Исходный текст:

##############################

Взгляд современного греческого писателя направлен не только в стороны, за границы его родины, но и в глубину ее прошлого. Отсюда две разновидности романа. Первая в качестве общественно-политического фона, на котором действуют герои и развивается сюжет, использует тот или иной исторический период (не всегда отмеченный некими судьбоносными событиями). Вторая представляет собой художественную биографию более или менее известного исторического лица. Характерно, что современные авторы смотрят на прошлое с точки зрения современной идеологии. В то время как собственно историю все чаще приравнивают к историографии, нынешние авторы, пишущие о старине, как кажется, прекрасно осознают, что их творчество по своей природе субъективно. В большинстве романов этого направления, несмотря на попытки авторов изобразить прошлое максимально достоверно, снимаются традиционные идеологические и культурные дихотомии: мусульманство и христианство, левые и правые, греки и варвары, мужское и женское. Таким образом, в литературе нового поколения происходит переоценка недавнего прошлого Греции; если исходить из такой логики, уже сама эта переоценка свидетельствует о том, что историю творит точка зрения.

##############################

Список заданий:
(a) Какие две разновидности романа названы в тексте о современной греческой прозе?
(b) Напишите продолжение текста о современной греческой прозе, начиная после его последнего предложения.

Предоставленные записи:
##############################

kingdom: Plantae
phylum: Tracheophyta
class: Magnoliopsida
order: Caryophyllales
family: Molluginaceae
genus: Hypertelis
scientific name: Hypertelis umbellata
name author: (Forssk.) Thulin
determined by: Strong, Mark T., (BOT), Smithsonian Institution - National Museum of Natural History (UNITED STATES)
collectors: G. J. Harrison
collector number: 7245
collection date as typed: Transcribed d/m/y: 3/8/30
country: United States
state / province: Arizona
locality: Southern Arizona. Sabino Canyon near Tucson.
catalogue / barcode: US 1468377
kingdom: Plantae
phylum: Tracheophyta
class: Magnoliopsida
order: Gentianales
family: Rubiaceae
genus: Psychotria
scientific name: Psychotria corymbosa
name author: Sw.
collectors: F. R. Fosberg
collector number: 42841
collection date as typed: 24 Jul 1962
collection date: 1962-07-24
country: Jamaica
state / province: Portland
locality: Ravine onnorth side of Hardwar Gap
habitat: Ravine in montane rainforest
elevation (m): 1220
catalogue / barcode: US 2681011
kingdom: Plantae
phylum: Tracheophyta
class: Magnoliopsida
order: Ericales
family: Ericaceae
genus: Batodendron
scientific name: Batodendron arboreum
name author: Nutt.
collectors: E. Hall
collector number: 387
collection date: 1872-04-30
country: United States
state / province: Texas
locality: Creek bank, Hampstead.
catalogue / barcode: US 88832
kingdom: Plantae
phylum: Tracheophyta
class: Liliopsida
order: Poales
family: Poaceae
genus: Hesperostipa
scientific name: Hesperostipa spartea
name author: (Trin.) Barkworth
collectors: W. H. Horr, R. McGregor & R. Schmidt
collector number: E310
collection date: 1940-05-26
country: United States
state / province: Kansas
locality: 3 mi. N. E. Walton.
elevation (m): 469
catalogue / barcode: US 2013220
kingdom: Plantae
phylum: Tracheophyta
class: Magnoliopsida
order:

##############################

Выполненные задания:
(a) Роман, где фоном для героев и сюжета служит тот или иной исторический период, и художественная биография более или менее известного исторического лица.

(b)
Наконец, стóит отдельно упомянуть беспрецедентный рост числа женщин-писателей в последние годы. С одной стороны, с 1980 года в Греции начался настоящий издательский бум, и количество публикуемой художественной литературы непрерывно увеличивается, так что женщинам стало легче напечататься; с другой стороны, они составляют в наши дни большинство и среди читателей, так как сейчас им стало легче получить образование и стать финансово независимыми, и даже свободного времени у них больше, чем у мужчин. Вследствие чего писательницы осознают, что их аудитория скорее женская, чем мужская, и потому выбирают определенные темы: например, женской аудитории наверняка интереснее читать о семейной жизни или о любви. Однако вне зависимости от авторского замысла «женское письмо» во всем мире обыкновенно более субъективно и личностно, чем мужское, и, согласно уже упоминавшемуся Д. Тзиовасу, в последнее время субъективная манера письма все больше распространяется в Греции как раз благодаря женщинам-писательницам.